Your assignment:
Set down a faithful copy of every record, and skip the pictures in it.

Given information:
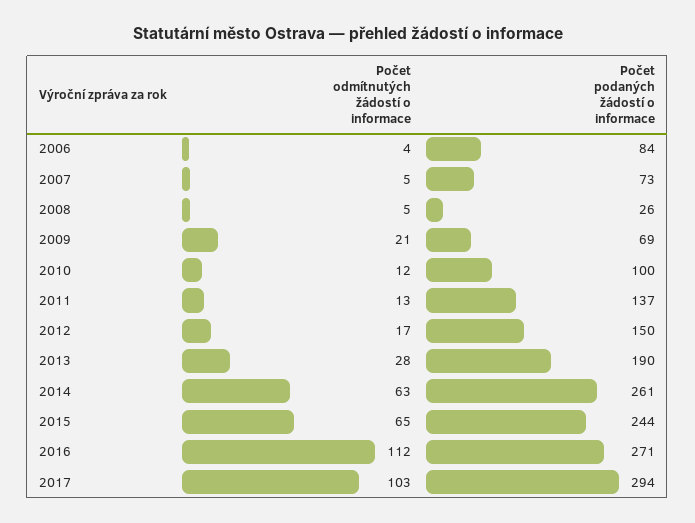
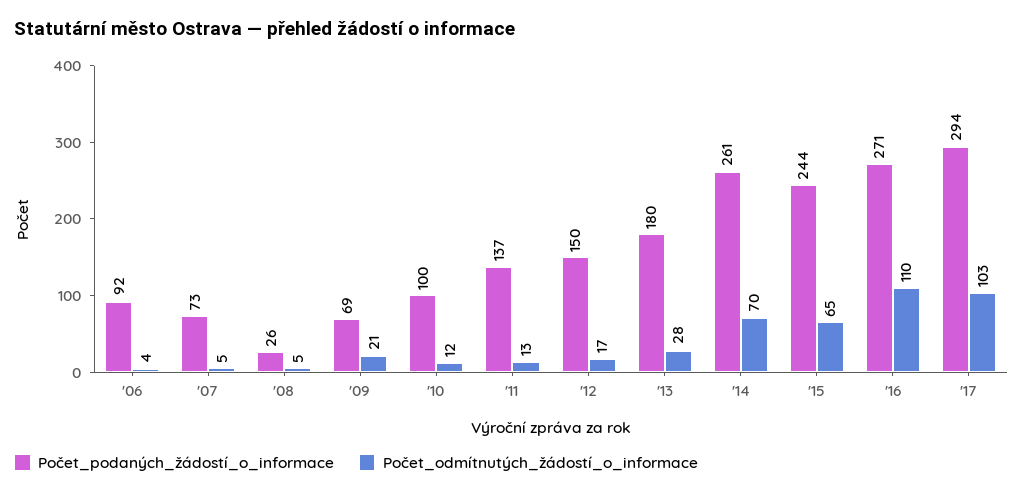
  {
    "Počet odmítnutých žádostí o informace": {
      "2006": 4,
      "2007": 5,
      "2008": 5,
      "2009": 21,
      "2010": 12,
      "2011": 13,
      "2012": 17,
      "2013": 28,
-     "2014": 63,
+     "2014": 70,
      "2015": 65,
-     "2016": 112,
+     "2016": 110,
      "2017": 103
    },
    "Počet podaných žádostí o informace": {
-     "2006": 84,
+     "2006": 92,
      "2007": 73,
      "2008": 26,
      "2009": 69,
      "2010": 100,
      "2011": 137,
      "2012": 150,
-     "2013": 190,
+     "2013": 180,
      "2014": 261,
      "2015": 244,
      "2016": 271,
      "2017": 294
    }
  }

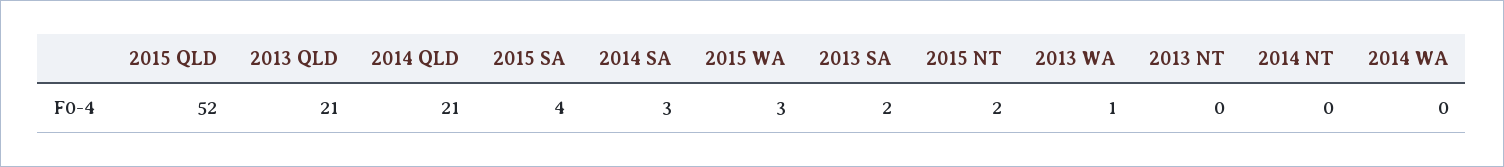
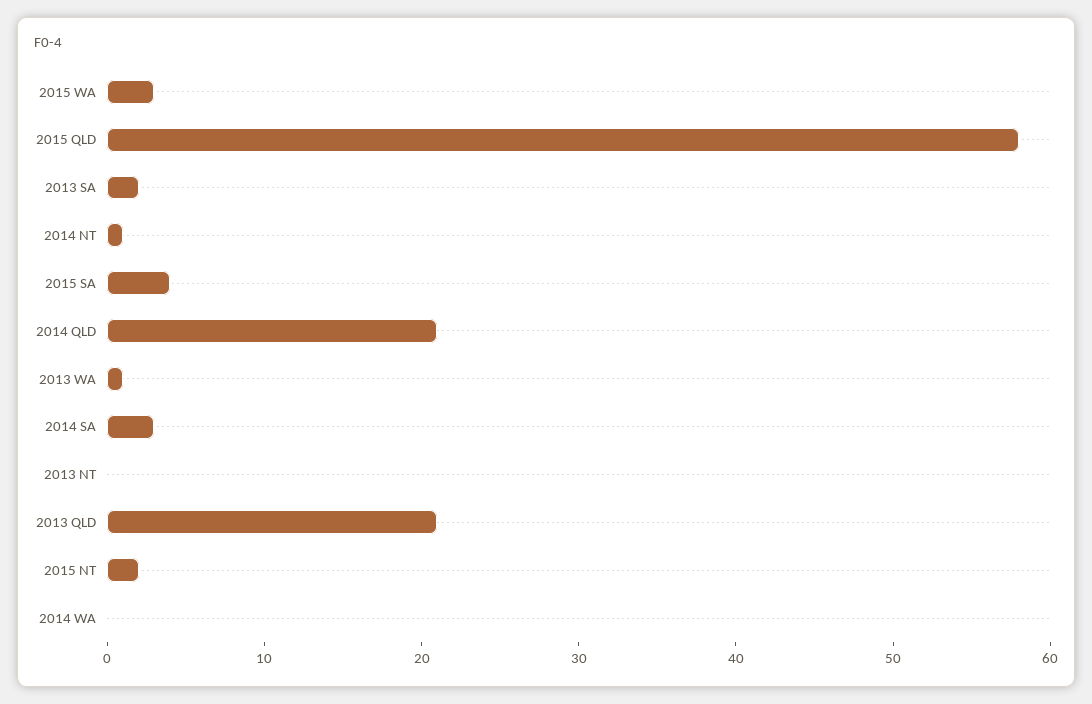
  {
-   "2015 QLD": 52,
+   "2015 QLD": 58,
    "2013 QLD": 21,
    "2014 QLD": 21,
    "2015 SA": 4,
    "2014 SA": 3,
    "2015 WA": 3,
    "2013 SA": 2,
    "2015 NT": 2,
    "2013 WA": 1,
    "2013 NT": 0,
-   "2014 NT": 0,
+   "2014 NT": 1,
    "2014 WA": 0
  }

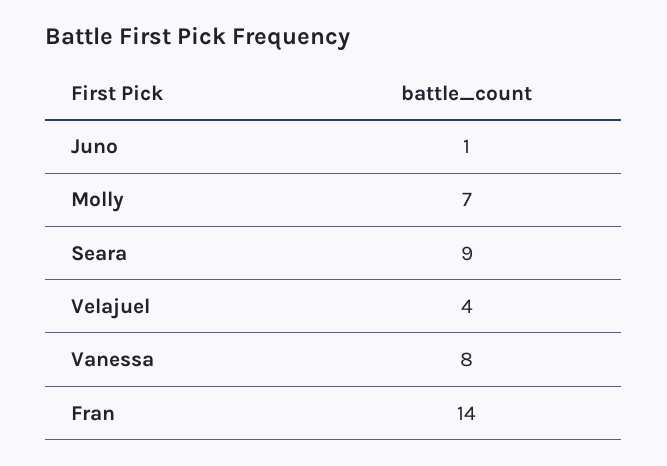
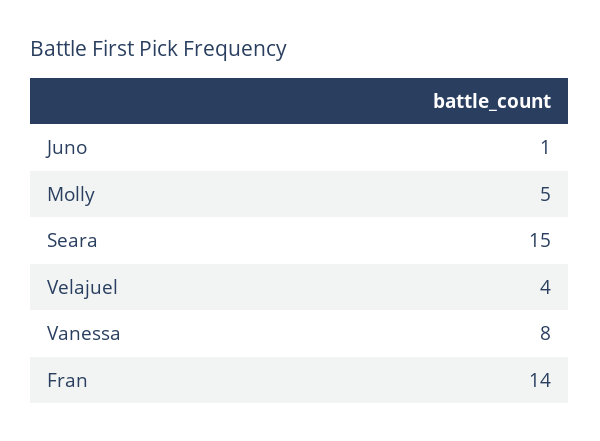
  {
    "Juno": 1,
-   "Molly": 7,
+   "Molly": 5,
-   "Seara": 9,
+   "Seara": 15,
    "Velajuel": 4,
    "Vanessa": 8,
    "Fran": 14
  }

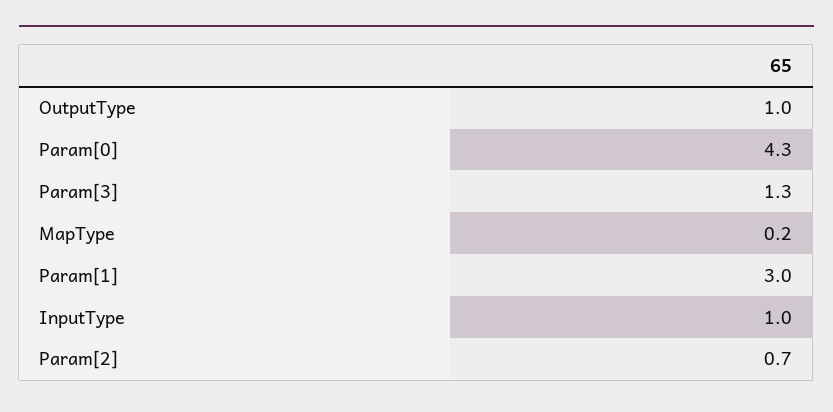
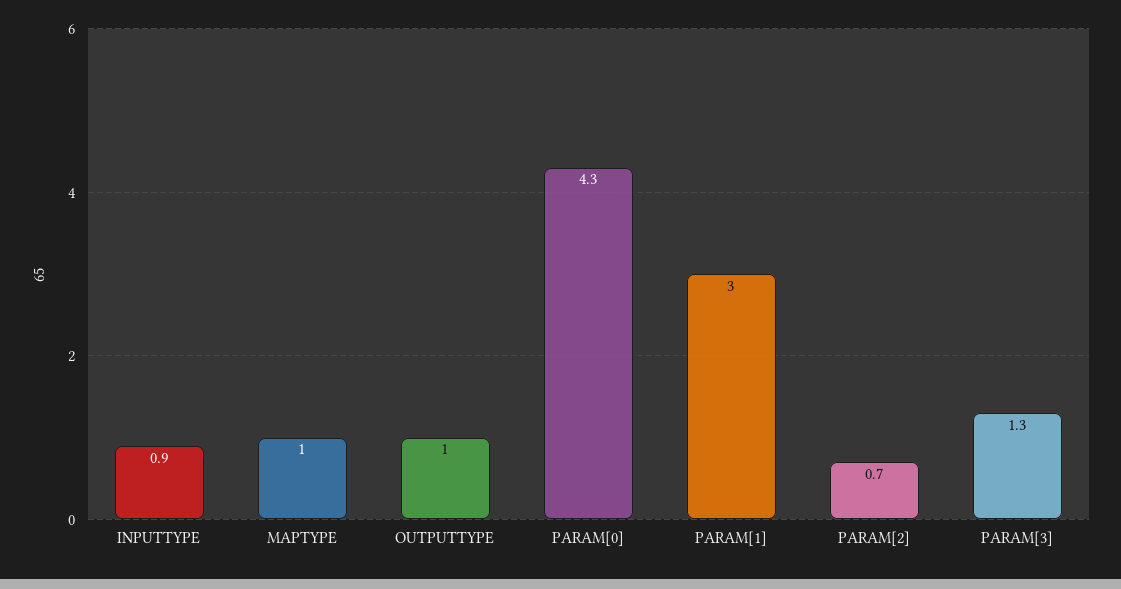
  {
    "OutputType": 1,
    "Param[0]": 4.3,
    "Param[3]": 1.3,
-   "MapType": 0.2,
+   "MapType": 1,
    "Param[1]": 3,
-   "InputType": 1,
+   "InputType": 0.9,
    "Param[2]": 0.7
  }

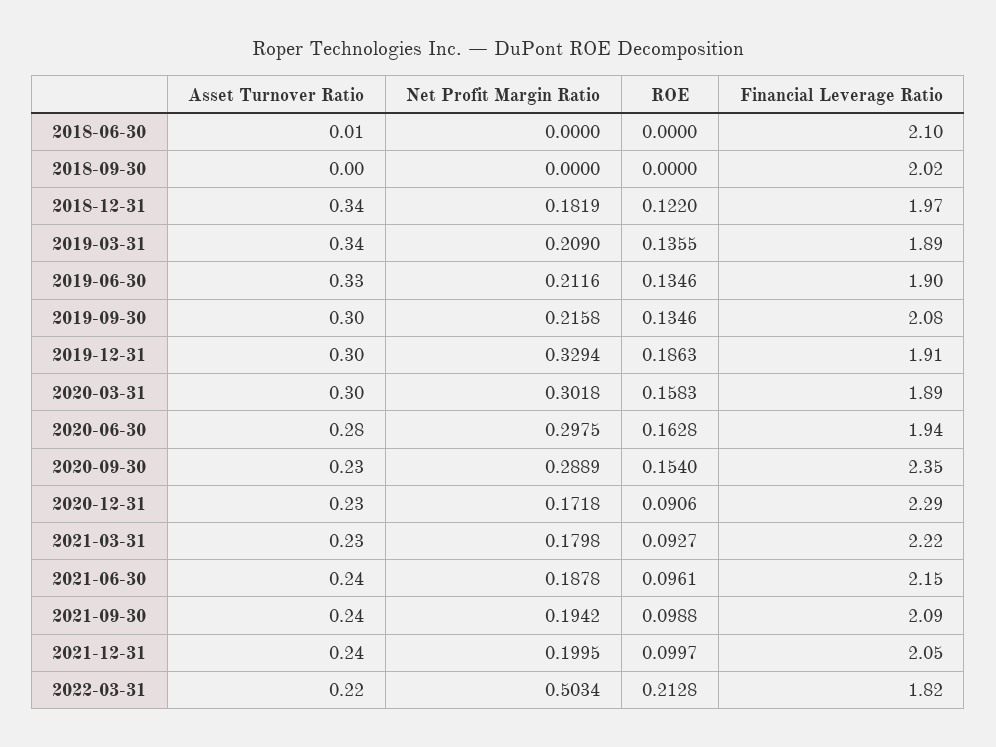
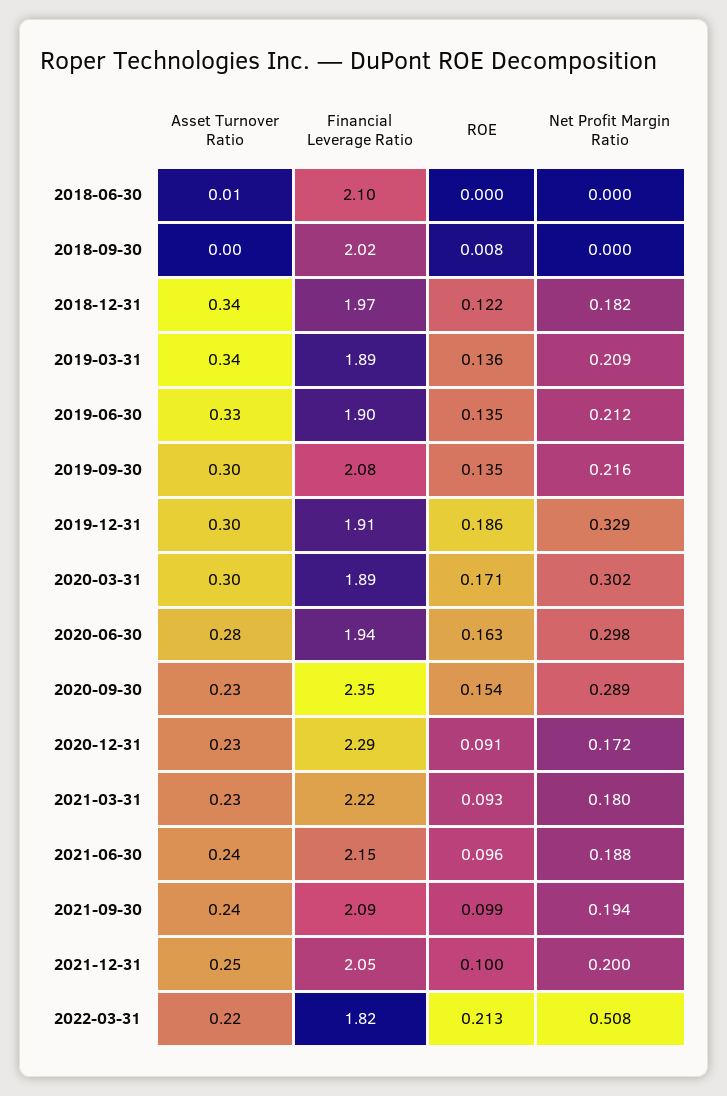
  {
    "Asset Turnover Ratio": {
      "2018-06-30": 0.01,
      "2018-09-30": 0,
      "2018-12-31": 0.34,
      "2019-03-31": 0.34,
      "2019-06-30": 0.33,
      "2019-09-30": 0.3,
      "2019-12-31": 0.3,
      "2020-03-31": 0.3,
      "2020-06-30": 0.28,
      "2020-09-30": 0.23,
      "2020-12-31": 0.23,
      "2021-03-31": 0.23,
      "2021-06-30": 0.24,
      "2021-09-30": 0.24,
-     "2021-12-31": 0.24,
+     "2021-12-31": 0.25,
      "2022-03-31": 0.22
    },
    "Net Profit Margin Ratio": {
      "2018-06-30": 0,
      "2018-09-30": 0,
      "2018-12-31": 0.1819,
      "2019-03-31": 0.209,
      "2019-06-30": 0.2116,
      "2019-09-30": 0.2158,
      "2019-12-31": 0.3294,
      "2020-03-31": 0.3018,
      "2020-06-30": 0.2975,
      "2020-09-30": 0.2889,
      "2020-12-31": 0.1718,
      "2021-03-31": 0.1798,
      "2021-06-30": 0.1878,
      "2021-09-30": 0.1942,
      "2021-12-31": 0.1995,
-     "2022-03-31": 0.5034
+     "2022-03-31": 0.508
    },
    "ROE": {
      "2018-06-30": 0,
-     "2018-09-30": 0,
+     "2018-09-30": 0.008,
      "2018-12-31": 0.122,
      "2019-03-31": 0.1355,
      "2019-06-30": 0.1346,
      "2019-09-30": 0.1346,
      "2019-12-31": 0.1863,
-     "2020-03-31": 0.1583,
+     "2020-03-31": 0.171,
      "2020-06-30": 0.1628,
      "2020-09-30": 0.154,
      "2020-12-31": 0.0906,
      "2021-03-31": 0.0927,
      "2021-06-30": 0.0961,
      "2021-09-30": 0.0988,
      "2021-12-31": 0.0997,
      "2022-03-31": 0.2128
    },
    "Financial Leverage Ratio": {
      "2018-06-30": 2.1,
      "2018-09-30": 2.02,
      "2018-12-31": 1.97,
      "2019-03-31": 1.89,
      "2019-06-30": 1.9,
      "2019-09-30": 2.08,
      "2019-12-31": 1.91,
      "2020-03-31": 1.89,
      "2020-06-30": 1.94,
      "2020-09-30": 2.35,
      "2020-12-31": 2.29,
      "2021-03-31": 2.22,
      "2021-06-30": 2.15,
      "2021-09-30": 2.09,
      "2021-12-31": 2.05,
      "2022-03-31": 1.82
    }
  }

Answer to this task:
  {
    "Počet odmítnutých žádostí o informace": {
      "2006": 4,
      "2007": 5,
      "2008": 5,
      "2009": 21,
      "2010": 12,
      "2011": 13,
      "2012": 17,
      "2013": 28,
-     "2014": 63,
+     "2014": 70,
      "2015": 65,
-     "2016": 112,
+     "2016": 110,
      "2017": 103
    },
    "Počet podaných žádostí o informace": {
-     "2006": 84,
+     "2006": 92,
      "2007": 73,
      "2008": 26,
      "2009": 69,
      "2010": 100,
      "2011": 137,
      "2012": 150,
-     "2013": 190,
+     "2013": 180,
      "2014": 261,
      "2015": 244,
      "2016": 271,
      "2017": 294
    }
  }

  {
-   "2015 QLD": 52,
+   "2015 QLD": 58,
    "2013 QLD": 21,
    "2014 QLD": 21,
    "2015 SA": 4,
    "2014 SA": 3,
    "2015 WA": 3,
    "2013 SA": 2,
    "2015 NT": 2,
    "2013 WA": 1,
    "2013 NT": 0,
-   "2014 NT": 0,
+   "2014 NT": 1,
    "2014 WA": 0
  }

  {
    "Juno": 1,
-   "Molly": 7,
+   "Molly": 5,
-   "Seara": 9,
+   "Seara": 15,
    "Velajuel": 4,
    "Vanessa": 8,
    "Fran": 14
  }

  {
    "OutputType": 1,
    "Param[0]": 4.3,
    "Param[3]": 1.3,
-   "MapType": 0.2,
+   "MapType": 1,
    "Param[1]": 3,
-   "InputType": 1,
+   "InputType": 0.9,
    "Param[2]": 0.7
  }

  {
    "Asset Turnover Ratio": {
      "2018-06-30": 0.01,
      "2018-09-30": 0,
      "2018-12-31": 0.34,
      "2019-03-31": 0.34,
      "2019-06-30": 0.33,
      "2019-09-30": 0.3,
      "2019-12-31": 0.3,
      "2020-03-31": 0.3,
      "2020-06-30": 0.28,
      "2020-09-30": 0.23,
      "2020-12-31": 0.23,
      "2021-03-31": 0.23,
      "2021-06-30": 0.24,
      "2021-09-30": 0.24,
-     "2021-12-31": 0.24,
+     "2021-12-31": 0.25,
      "2022-03-31": 0.22
    },
    "Net Profit Margin Ratio": {
      "2018-06-30": 0,
      "2018-09-30": 0,
      "2018-12-31": 0.1819,
      "2019-03-31": 0.209,
      "2019-06-30": 0.2116,
      "2019-09-30": 0.2158,
      "2019-12-31": 0.3294,
      "2020-03-31": 0.3018,
      "2020-06-30": 0.2975,
      "2020-09-30": 0.2889,
      "2020-12-31": 0.1718,
      "2021-03-31": 0.1798,
      "2021-06-30": 0.1878,
      "2021-09-30": 0.1942,
      "2021-12-31": 0.1995,
-     "2022-03-31": 0.5034
+     "2022-03-31": 0.508
    },
    "ROE": {
      "2018-06-30": 0,
-     "2018-09-30": 0,
+     "2018-09-30": 0.008,
      "2018-12-31": 0.122,
      "2019-03-31": 0.1355,
      "2019-06-30": 0.1346,
      "2019-09-30": 0.1346,
      "2019-12-31": 0.1863,
-     "2020-03-31": 0.1583,
+     "2020-03-31": 0.171,
      "2020-06-30": 0.1628,
      "2020-09-30": 0.154,
      "2020-12-31": 0.0906,
      "2021-03-31": 0.0927,
      "2021-06-30": 0.0961,
      "2021-09-30": 0.0988,
      "2021-12-31": 0.0997,
      "2022-03-31": 0.2128
    },
    "Financial Leverage Ratio": {
      "2018-06-30": 2.1,
      "2018-09-30": 2.02,
      "2018-12-31": 1.97,
      "2019-03-31": 1.89,
      "2019-06-30": 1.9,
      "2019-09-30": 2.08,
      "2019-12-31": 1.91,
      "2020-03-31": 1.89,
      "2020-06-30": 1.94,
      "2020-09-30": 2.35,
      "2020-12-31": 2.29,
      "2021-03-31": 2.22,
      "2021-06-30": 2.15,
      "2021-09-30": 2.09,
      "2021-12-31": 2.05,
      "2022-03-31": 1.82
    }
  }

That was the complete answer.